Wahlberg’s Silva character was allegedly based on Trump’s splotchy white nationalist former advisor Steve Bannon, and comes off almost as unlikable, which doesn’t seem entirely intentional. I like Mark Wahlberg, but “slightly unhinged national security fanatic” might be above his pay grade. He basically does that angry fast-talking thing he did in The Departed, a kind of you-must-be-the-othah-guy writ large, which turns out to be much less effective in this large of a dosage. “Talk fast” isn’t really a motivation.
Childhood motivations and complex character studies aside, Mile 22 is supposed to be a straightforward shoot-em-up (I think). And Berg does shoot the ultra-violence with a certain brash muscularity, a gory matter-of-factness that’s so brutal it’s almost campy. Or he does when he’s directing the gunfight scenes, anyway. Much as Berg seems to have been inspired by Iko Uwais, he’s something less than a natural at directing hand-to-hand combat. Shaky camera and quick cuts work great at mimicking chaos when you’re trying to make an older man — Liam Neeson, say — look like he’s faster and more spry than he really is. When applied to a legitimately mesmerizing and acrobatic martial arts performer like Uwais though, it’s kind of like dousing a delicately poached lobster in Guy Fieri’s habanero donkey sauce. Just let us see the fighting! At one point Berg tries to cross-cut between two or three different fist fights, all shot equally shakily. I couldn’t tell whether we were watching two or three separate fights, let alone who was punching who.

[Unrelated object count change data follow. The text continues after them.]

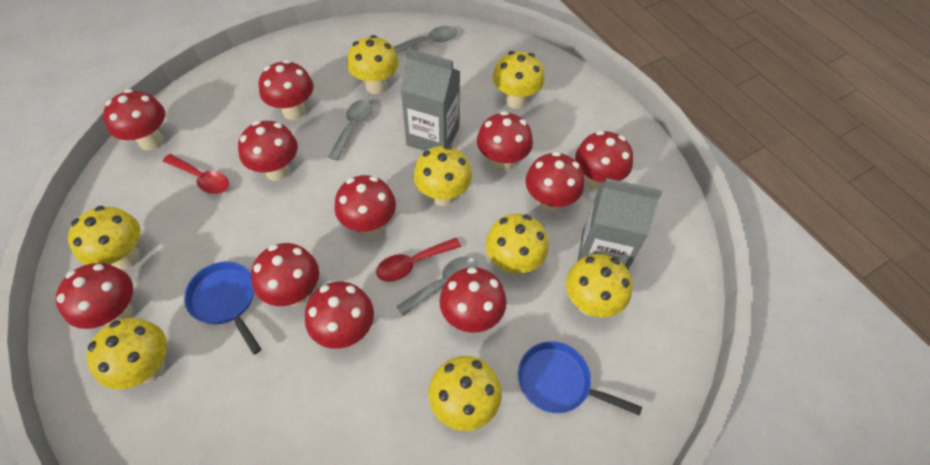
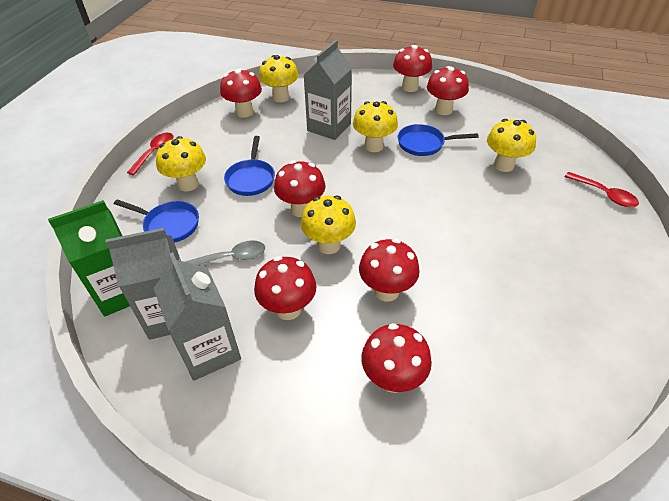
blue pan: 2 -> 3
green carton: 0 -> 1
grey carton: 2 -> 3
grey spoon: 3 -> 1
red mushroom: 11 -> 7
yellow mushroom: 8 -> 5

And then there’s the question of ideology. For the past few years, Berg has come off a little like a guy who worships men in uniform, loves tactical jargon, and generally jacks off to the idea of extrajudicial governmental authority. At first glance, it seems like that’s what’s going on in Mile 22. The script’s Sorkin-y qualities, after all, extend not just to the wordy dialogue and eleventh-grade literary references but also to the air of competence porn, where government hackers can hack into streetlights and cheeky drone pilots can drop pinpoint strikes remotely without hitting their own guys walking distance away. They’re so good! Jenkins! Eyes on! Watch my six while I flank this bitch!
And yet, just when it appears we’re expected to revel in summary executions and enhanced interrogations, Berg throws in a complicating wrinkle. Our American “heroes” do face consequences for their hubris. This aspect of the story will probably be lost on most of the viewership, Scarface style, and I don’t know that it’s quite enough to justify all the war porn, but it is just enough to allow the careful viewer to believe that maybe Peter Berg isn’t a straight-up jingoist.

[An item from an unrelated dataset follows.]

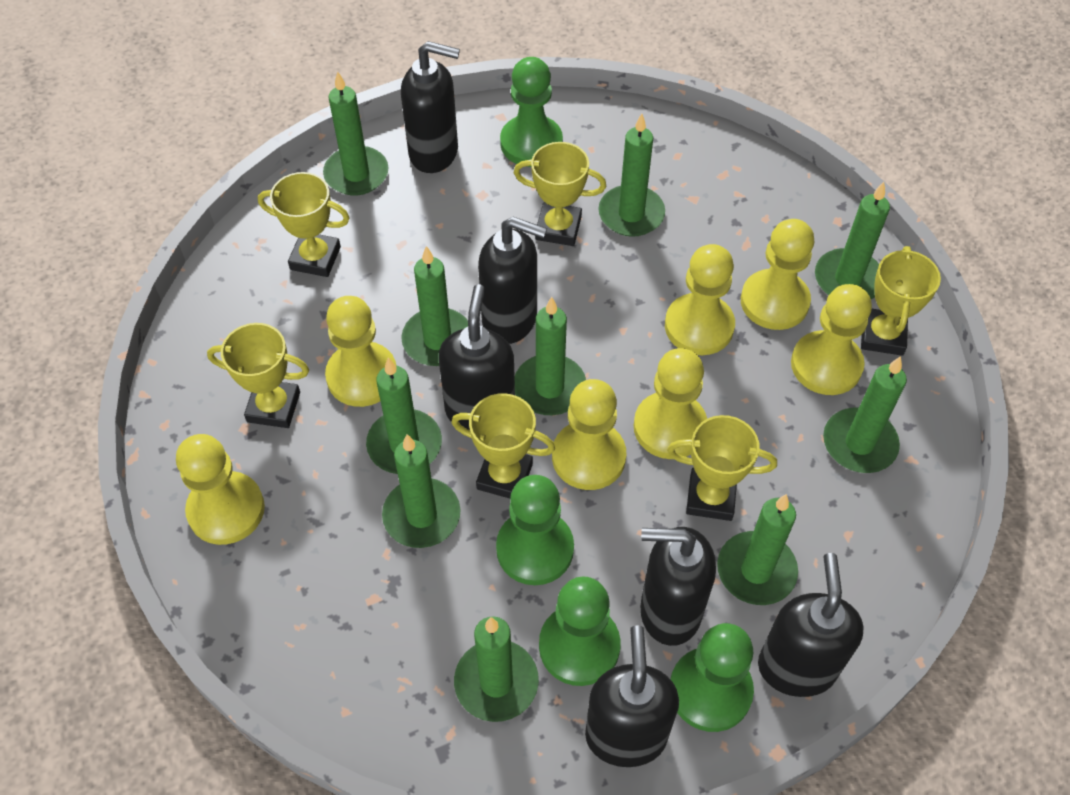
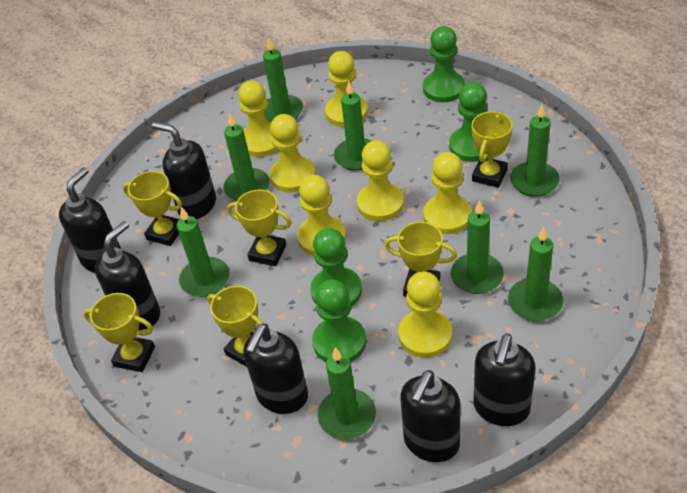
green candle: 10 -> 8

He is a capitalist, however, and it doesn’t take a trip to Lea Carpenter’s IMDB page, where her only other writing credit is for “Untitled Mile 22 Sequel,” to know that Mile 22 is intended as the first of a series (in the franchise filmmaking era, basically everything is, so that’s not a knock on Berg). It plays a lot like a pilot, in fact, an origin story for an original franchise. And what a fantastically complex pitch it is — it’s like The Raid meets Homeland meets The Bourne Identity meets Aaron Sorkin with night vision goggles and a spit cup! Did I mention there’s also a callback to “say hi to your mother for me” at a climactic moment? Because that’s in there too.
It’s all very strange. Yet also… unique. And I have a soft spot for anyone who seems like they’re having trouble containing their own ideas.